Considerando os resultados esperados, os quais ponderam os contextos e o número de provas realizadas, as médias da maioria das escolas básicas e secundárias da Região são positivas, facto que se releva. Assim, no ensino secundário, em 15 escolas, nove apresentam média positiva; no ensino básico, em 31 escolas, 22 apresentam média positiva", frisa a SER em comunicado.

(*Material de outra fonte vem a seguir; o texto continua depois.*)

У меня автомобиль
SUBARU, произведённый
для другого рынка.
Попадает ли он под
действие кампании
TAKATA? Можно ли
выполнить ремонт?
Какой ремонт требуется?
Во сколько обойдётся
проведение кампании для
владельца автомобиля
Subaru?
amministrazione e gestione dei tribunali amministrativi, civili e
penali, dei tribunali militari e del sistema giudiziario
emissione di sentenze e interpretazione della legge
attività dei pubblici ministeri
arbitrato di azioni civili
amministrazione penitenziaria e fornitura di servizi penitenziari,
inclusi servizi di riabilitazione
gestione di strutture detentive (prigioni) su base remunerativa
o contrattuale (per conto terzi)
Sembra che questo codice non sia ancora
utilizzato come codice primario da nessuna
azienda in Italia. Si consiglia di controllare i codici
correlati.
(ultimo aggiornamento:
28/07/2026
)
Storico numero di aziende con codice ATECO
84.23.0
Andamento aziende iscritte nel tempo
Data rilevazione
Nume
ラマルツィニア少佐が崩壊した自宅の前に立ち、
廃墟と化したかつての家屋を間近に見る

Aquele gabinete do Governo Regional da Madeira realça que mantém "a posição sobre este tipo de iniciativa, a qual assenta na necessidade de dimensionar os resultados tornados públicos em função dos contextos em que as escolas se inserem e do respetivo histórico nesta matéria".

Importa igualmente, antes de mais considerações, relevar o facto de estes resultados traduzirem a prestação média em prova final ou exame nacional, os quais não podem ser confundidos com as taxas de aprovação final dos alunos, uma vez que as mesmas dependem da média entre os resultados dos exames e as classificações internas finais", acrescenta.

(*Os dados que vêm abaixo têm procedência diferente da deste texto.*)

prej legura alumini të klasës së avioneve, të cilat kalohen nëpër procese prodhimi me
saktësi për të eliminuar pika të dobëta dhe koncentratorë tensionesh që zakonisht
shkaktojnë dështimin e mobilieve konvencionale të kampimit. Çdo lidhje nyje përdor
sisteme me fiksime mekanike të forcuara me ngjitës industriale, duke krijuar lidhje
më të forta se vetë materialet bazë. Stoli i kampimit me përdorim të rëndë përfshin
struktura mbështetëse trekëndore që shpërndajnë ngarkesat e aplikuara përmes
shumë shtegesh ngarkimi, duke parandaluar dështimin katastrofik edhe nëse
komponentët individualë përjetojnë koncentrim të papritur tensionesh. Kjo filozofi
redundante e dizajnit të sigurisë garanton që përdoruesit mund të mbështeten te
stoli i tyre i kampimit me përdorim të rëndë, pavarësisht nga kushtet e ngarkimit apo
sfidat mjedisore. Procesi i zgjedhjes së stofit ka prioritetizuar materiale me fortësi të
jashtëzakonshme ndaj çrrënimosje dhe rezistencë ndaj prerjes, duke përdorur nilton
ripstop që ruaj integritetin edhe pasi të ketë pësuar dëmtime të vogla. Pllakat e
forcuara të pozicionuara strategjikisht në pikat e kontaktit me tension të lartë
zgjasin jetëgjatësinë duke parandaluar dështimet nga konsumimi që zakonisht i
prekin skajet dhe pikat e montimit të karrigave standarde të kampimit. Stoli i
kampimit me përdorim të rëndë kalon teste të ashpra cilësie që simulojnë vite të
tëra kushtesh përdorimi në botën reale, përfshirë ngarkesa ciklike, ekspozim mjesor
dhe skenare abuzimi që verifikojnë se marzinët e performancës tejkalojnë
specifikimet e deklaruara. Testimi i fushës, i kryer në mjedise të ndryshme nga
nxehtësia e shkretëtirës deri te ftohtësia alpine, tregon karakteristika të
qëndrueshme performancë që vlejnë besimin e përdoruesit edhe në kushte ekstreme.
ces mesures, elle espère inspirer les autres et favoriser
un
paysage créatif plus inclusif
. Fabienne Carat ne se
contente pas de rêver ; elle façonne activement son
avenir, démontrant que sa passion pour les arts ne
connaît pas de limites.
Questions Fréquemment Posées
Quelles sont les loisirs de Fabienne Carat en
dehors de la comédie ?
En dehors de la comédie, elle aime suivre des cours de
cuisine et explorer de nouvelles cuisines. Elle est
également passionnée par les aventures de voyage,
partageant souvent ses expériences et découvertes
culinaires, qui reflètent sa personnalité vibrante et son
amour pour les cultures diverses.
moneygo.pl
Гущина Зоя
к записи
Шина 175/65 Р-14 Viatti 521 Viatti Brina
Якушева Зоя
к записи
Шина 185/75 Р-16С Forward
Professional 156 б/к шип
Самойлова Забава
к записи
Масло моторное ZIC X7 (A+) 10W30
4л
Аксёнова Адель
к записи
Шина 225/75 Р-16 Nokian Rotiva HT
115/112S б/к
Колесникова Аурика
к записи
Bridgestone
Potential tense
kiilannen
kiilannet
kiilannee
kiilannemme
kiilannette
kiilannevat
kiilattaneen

A melhor escola secundária da Região, no ranking, é a Escola Secundária Jaime Moniz, na posição 259.

Por sua vez, o secretário regional da Educação dos Açores considerou que a região tem motivo para “júbilo” face aos resultados do ‘ranking’ das escolas, mas aconselhou “muita prudência” na análise dos dados, por achar o modelo “incompleto e simplista”.

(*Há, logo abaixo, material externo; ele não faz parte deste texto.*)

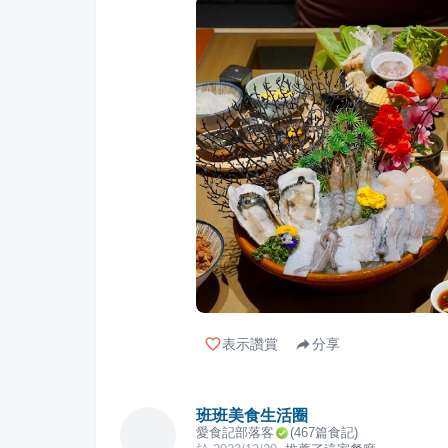
表示讚賞
分享
班班美食生活圈
愛食記部落客
(
467
篇食記)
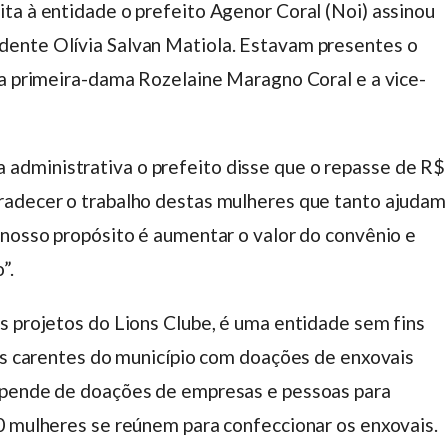
ta à entidade o prefeito Agenor Coral (Noi) assinou
ente Olívia Salvan Matiola. Estavam presentes o
 a primeira-dama Rozelaine Maragno Coral e a vice-
dministrativa o prefeito disse que o repasse de R$
radecer o trabalho destas mulheres que tanto ajudam
 nosso propósito é aumentar o valor do convênio e
”.
s projetos do Lions Clube, é uma entidade sem fins
oas carentes do município com doações de enxovais
epende de doações de empresas e pessoas para
0 mulheres se reúnem para confeccionar os enxovais.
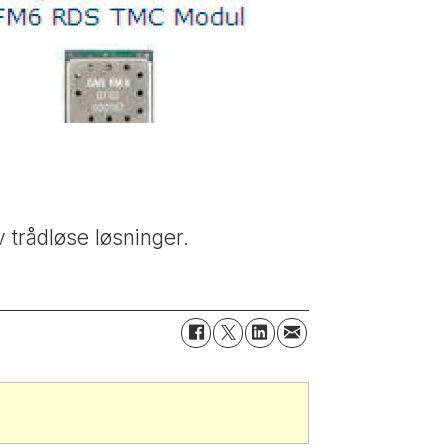
 trådløse løsninger.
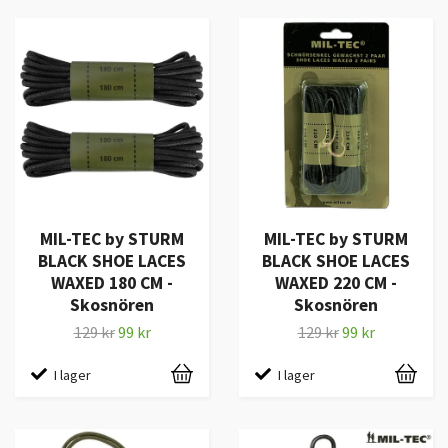
MIL-TEC by STURM
MIL-TEC by STURM
BLACK SHOE LACES
BLACK SHOE LACES
WAXED 180 CM -
WAXED 220 CM -
Skosnören
Skosnören
129 kr
99 kr
129 kr
99 kr
I lager
I lager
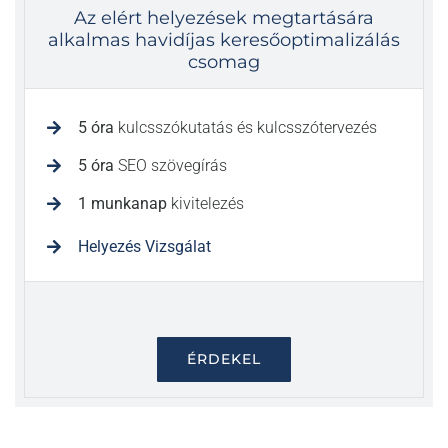
Az elért helyezések megtartására
alkalmas havidíjas keresőoptimalizálás
csomag
5 óra
kulcsszókutatás és kulcsszótervezés
5 óra
SEO szövegírás
1 munkanap
kivitelezés
Helyezés Vizsgálat
ÉRDEKEL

Em matéria de Açores temos, este ano, motivação para júbilo, porque duas escolas da região estão entre aquelas que mais subiram em todo o país”, afirmou à agência Lusa Avelino Meneses, numa reação ao ‘ranking’ das escolas portuguesas que fizeram exames do 9.º ano.

De acordo com o ‘ranking’, a Escola Básica e Secundária das Flores, nos Açores, com cerca de 530 alunos, destacou-se ao passar da posição 1.219 em 2015 para o 258.º lugar, subindo 961 lugares em apenas um ano.

Já a Escola Básica e Secundária da Calheta, na ilha de São Jorge, com 346 alunos, obteve a 6.ª melhor subida – 751 posições -, passando de 1.135.º para o 384.º lugar.

Para o secretário regional da Educação e Cultura o “dono deste sucesso é a comunidade escolar, os alunos que estudaram, os professores que ensinaram e as famílias que acompanharam”.

Apesar da satisfação, o governante açoriano aconselhou “muita prudência” na análise dos resultados, alegando que “são múltiplos, estão em processamento e os ‘rankings’ são um modelo incompleto, simplista e grosseiro”, porque se baseiam apenas nos exames.

Os ‘rankings’ tratam por igual aquilo que é diferente, fazem a comparação daquilo que é incomparável, por isso, as escolas privadas ficam necessariamente à frente, porque fazem a seleção dos seus alunos, têm corpos estudantis homogéneos, exercem um ensino mais fácil e mais uniforme”, referiu Avelino Meneses, destacando que o ensino público “cumpre a nobre missão de acolher todos, tem corpos estudantis mais heterogéneos, o ensino é mais difícil e baseado na experimentação de novas estratégias”.

Para Avelino Meneses, os resultados não são ainda melhores no arquipélago, porque os Açores “partiram do patamar mais baixo quando se deu início à democratização do país” e, “ainda hoje, são muitas as famílias nos Açores que, por falta de conveniente alfabetização, não conseguem acompanhar os seus filhos, não possuem, porque não podem possuir, a convicção de que a educação é uma prioridade”.